TRAIN SPÉCIAL POUR SENLIS
LA GLORIEUSE MUTILÉE
Départ Lundi 5 avril, midi 55 Retour 19. h 25
Toutes classes.– Billets et Programme.
Chez G. LE BOURGEOIS, 1, rue du Helder, 1.

La Croix 4 avril 1915

Le Journal 3 avril 1915


Le Petit Parisien 4 avril 1915


Le Gaulois 4 Avril 1915

Why Senlis? This old town in the Oise département of northern France was swept up in the First Battle of the Marne in September 1914. A full description of the battle can be found in the 1917 Michelin Illustrated Guide to the Battlefields 1914 : Battle of the Marne  here in book form or here in scanned text. The Germans, having smashed two armies through Belgium into northern France, were aiming for Paris. The capital was expected to fall "like a plum" into German hands, and the citizens began to flee southwards. But the Germans met unexpected resistance, not just from the French, but the Belgians, a British Expeditionary Force, and a Moroccan brigade. The Germans were driven back to the Somme and the Belgian border towns whose names resonate today: Ieper, Passchendaele ...

The battlefields became a place to visit, the Michelin guide in its description of its itinerary explains why:
" This tour, of which a plan is given below, covers the ground on which the fate of Paris was decided in September 1914.

" In the course of the journey the traveller will live over again the anxious moment when the Germans, having arrived within gunshot of the capital, had to decide whether to continue their irresistible march on Paris or attempt just to put the allied army out of action: he will then reconstruct the tragic struggle which for five days confronted Gallieni, Maunoury and von Kluck.

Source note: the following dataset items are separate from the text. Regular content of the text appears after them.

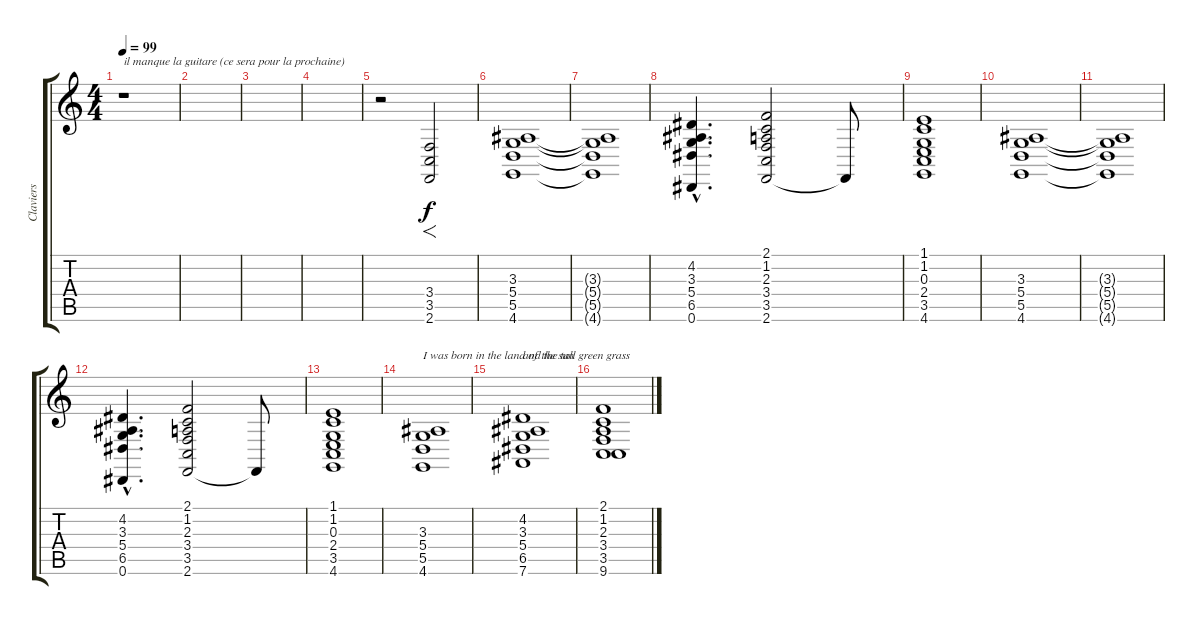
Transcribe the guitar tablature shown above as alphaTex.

\track ("Claviers" "Claviers") {instrument synthstrings2}
\staff {score tabs}
\tuning (Eb4 B3 G3 D3 A2 Eb2) {hide}
\ts (4 4)
\tempo 99
\clef g2
\ks c
r.1{txt "il manque la guitare (ce sera pour la prochaine)" dy f instrument synthstrings2} |
|
|
|
r.2 (3.4 3.5 2.6).2{f} |
(3.3 5.4 5.5 4.6).1 |
(3.3{t} 5.4{t} 5.5{t} 4.6{t}).1 |
(4.2{hac} 3.3{hac} 5.4{hac} 6.5{hac} 0.6{hac}).4{d} (2.1 1.2 2.3 3.4 3.5 2.6).2 2.6{t}.8 |
(1.1 1.2 0.3 2.4 3.5 4.6).1 |
(3.3 5.4 5.5 4.6).1 |
(3.3{t} 5.4{t} 5.5{t} 4.6{t}).1 |
(4.2{hac} 3.3{hac} 5.4{hac} 6.5{hac} 0.6{hac}).4{d} (2.1 1.2 2.3 3.4 3.5 2.6).2 2.6{t}.8 |
(1.1 1.2 0.3 2.4 3.5 4.6).1 |
(3.3 5.4 5.5 4.6).1{txt "I was born in the land of the sun"} |
(4.2 3.3 5.4 6.5 7.6).1{txt "and the tall green grass"} |
(2.1 1.2 2.3 3.4 3.5 9.6).1
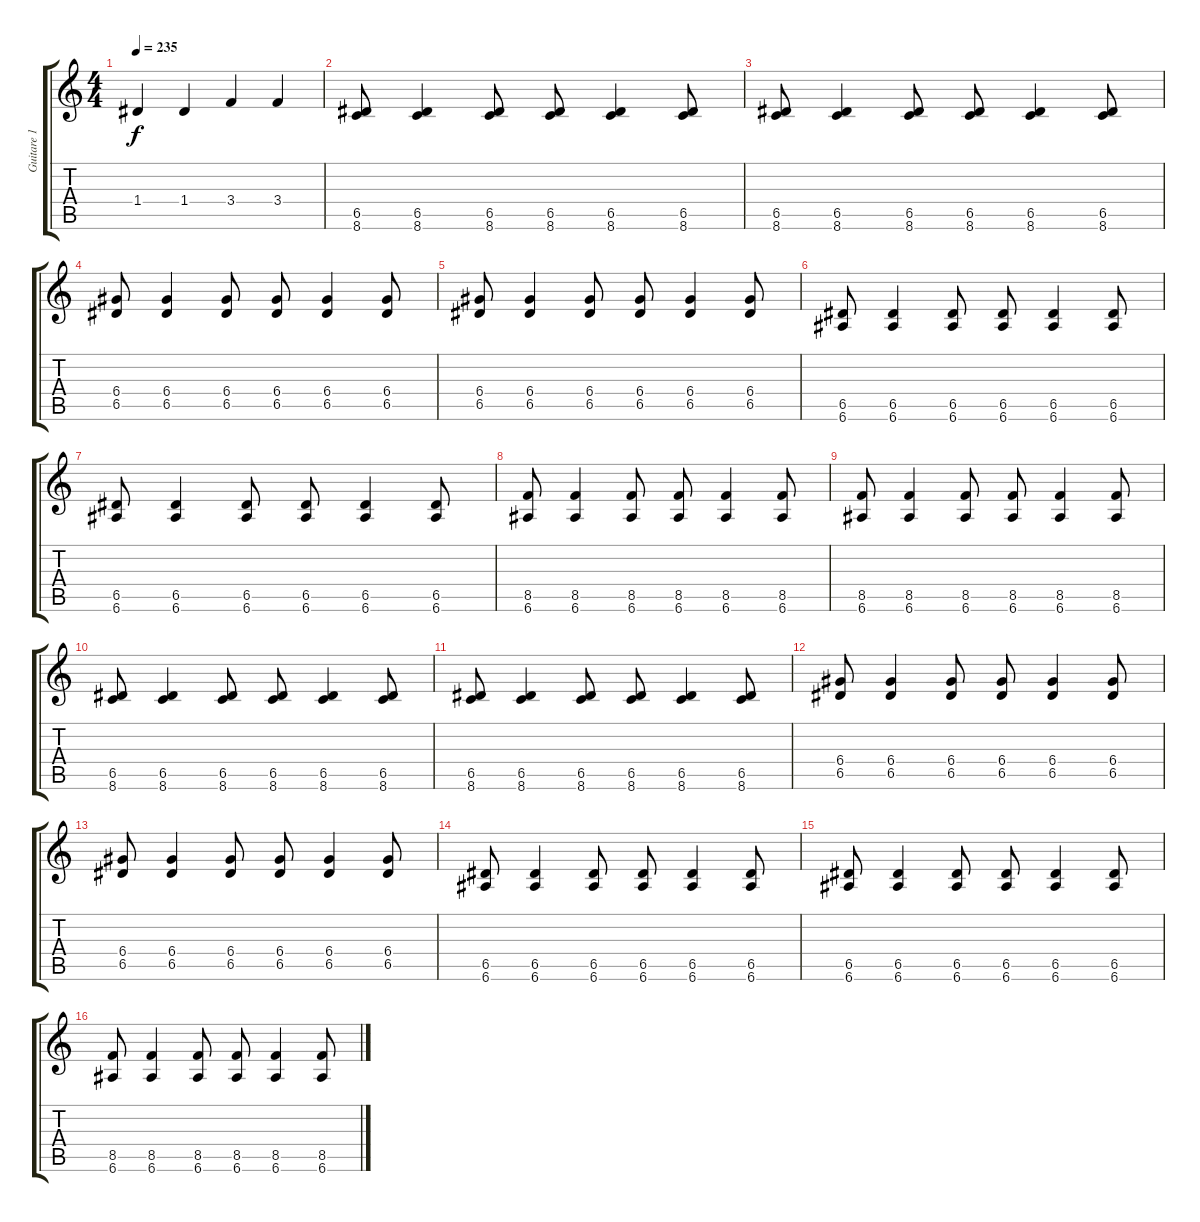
\track ("Guitare 1" "Guitare 1") {instrument distortionguitar}
\staff {score tabs}
\tuning (E4 B3 G3 D3 A2 E2) {hide}
\ts (4 4)
\tempo 235
\clef g2
\ks c
1.4.4{dy f} 1.4.4 3.4.4 3.4.4 |
(6.5 8.6).8 (6.5 8.6).4 (6.5 8.6).8 (6.5 8.6).8 (6.5 8.6).4 (6.5 8.6).8 |
(6.5 8.6).8 (6.5 8.6).4 (6.5 8.6).8 (6.5 8.6).8 (6.5 8.6).4 (6.5 8.6).8 |
(6.4 6.5).8 (6.4 6.5).4 (6.4 6.5).8 (6.4 6.5).8 (6.4 6.5).4 (6.4 6.5).8 |
(6.4 6.5).8 (6.4 6.5).4 (6.4 6.5).8 (6.4 6.5).8 (6.4 6.5).4 (6.4 6.5).8 |
(6.5 6.6).8 (6.5 6.6).4 (6.5 6.6).8 (6.5 6.6).8 (6.5 6.6).4 (6.5 6.6).8 |
(6.5 6.6).8 (6.5 6.6).4 (6.5 6.6).8 (6.5 6.6).8 (6.5 6.6).4 (6.5 6.6).8 |
(8.5 6.6).8 (8.5 6.6).4 (8.5 6.6).8 (8.5 6.6).8 (8.5 6.6).4 (8.5 6.6).8 |
(8.5 6.6).8 (8.5 6.6).4 (8.5 6.6).8 (8.5 6.6).8 (8.5 6.6).4 (8.5 6.6).8 |
(6.5 8.6).8 (6.5 8.6).4 (6.5 8.6).8 (6.5 8.6).8 (6.5 8.6).4 (6.5 8.6).8 |
(6.5 8.6).8 (6.5 8.6).4 (6.5 8.6).8 (6.5 8.6).8 (6.5 8.6).4 (6.5 8.6).8 |
(6.4 6.5).8 (6.4 6.5).4 (6.4 6.5).8 (6.4 6.5).8 (6.4 6.5).4 (6.4 6.5).8 |
(6.4 6.5).8 (6.4 6.5).4 (6.4 6.5).8 (6.4 6.5).8 (6.4 6.5).4 (6.4 6.5).8 |
(6.5 6.6).8 (6.5 6.6).4 (6.5 6.6).8 (6.5 6.6).8 (6.5 6.6).4 (6.5 6.6).8 |
(6.5 6.6).8 (6.5 6.6).4 (6.5 6.6).8 (6.5 6.6).8 (6.5 6.6).4 (6.5 6.6).8 |
(8.5 6.6).8 (8.5 6.6).4 (8.5 6.6).8 (8.5 6.6).8 (8.5 6.6).4 (8.5 6.6).8
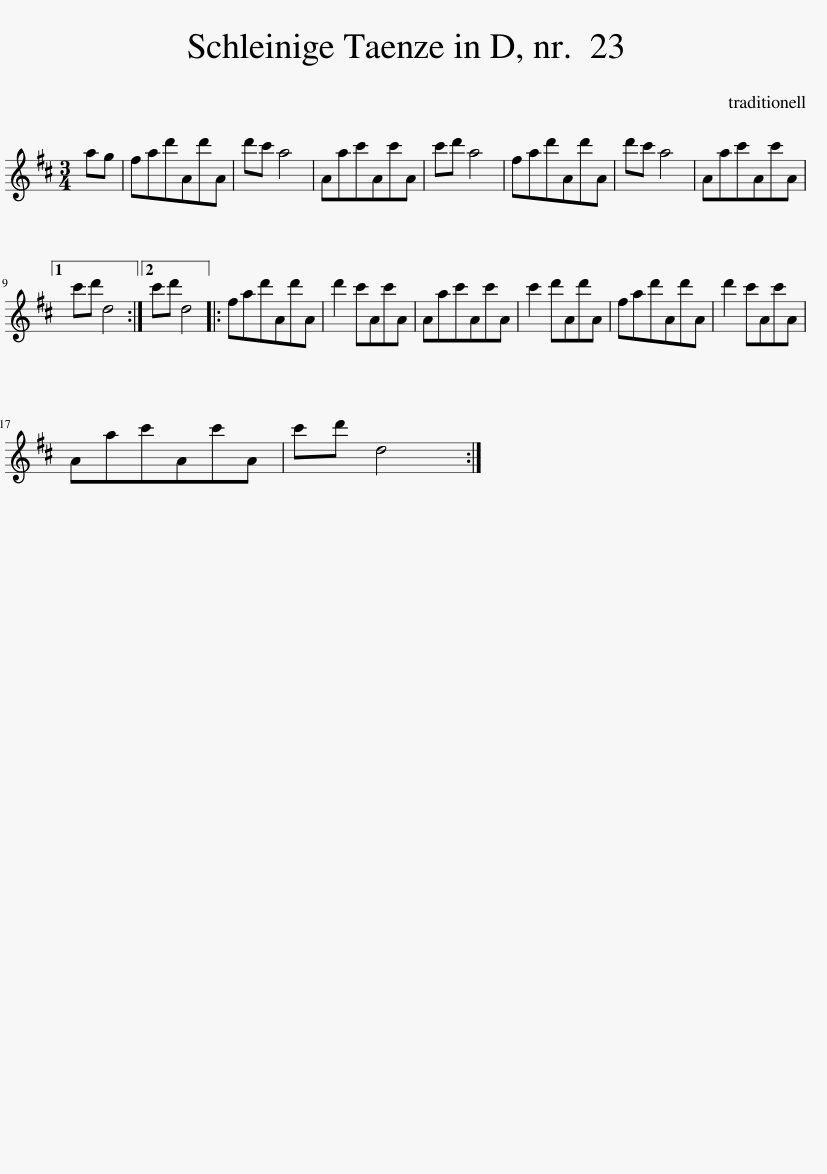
X:1
L:1/8
M:3/4
I:linebreak $
K:D
V:1 treble
V:1
 ag | fad'Ad'A | d'c' a4 | Aac'Ac'A | c'd' a4 | %5
 fad'Ad'A | d'c' a4 | Aac'Ac'A |1$ c'd' d4 :|2 c'd' d4 |: %10
 fad'Ad'A | d'2 c'Ac'A | Aac'Ac'A | c'2 d'Ad'A | fad'Ad'A | %15
 d'2 c'Ac'A |$ Aac'Ac'A | c'd' d4 :| %18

" The country traversed has the varied scenery of the Ile-de-France ; from the vast forests of Valois, the tourist will come to the fertile up-lands of Brie, intersected by lovely valleys. He will become acquainted with Chantilly, the great Conde's town, afterwards Marshal Joflre's Headquarters; Senlis, a jewel of ancient France, which narrowly escaped the fate of Louvain; Meaux, with its cathedral, its old mills, and the ruins left by the war in the surrounding villages.

" This is the war pilgrimage which should be made by all Parisians and all tourists passing through Paris who have a day or two to spare."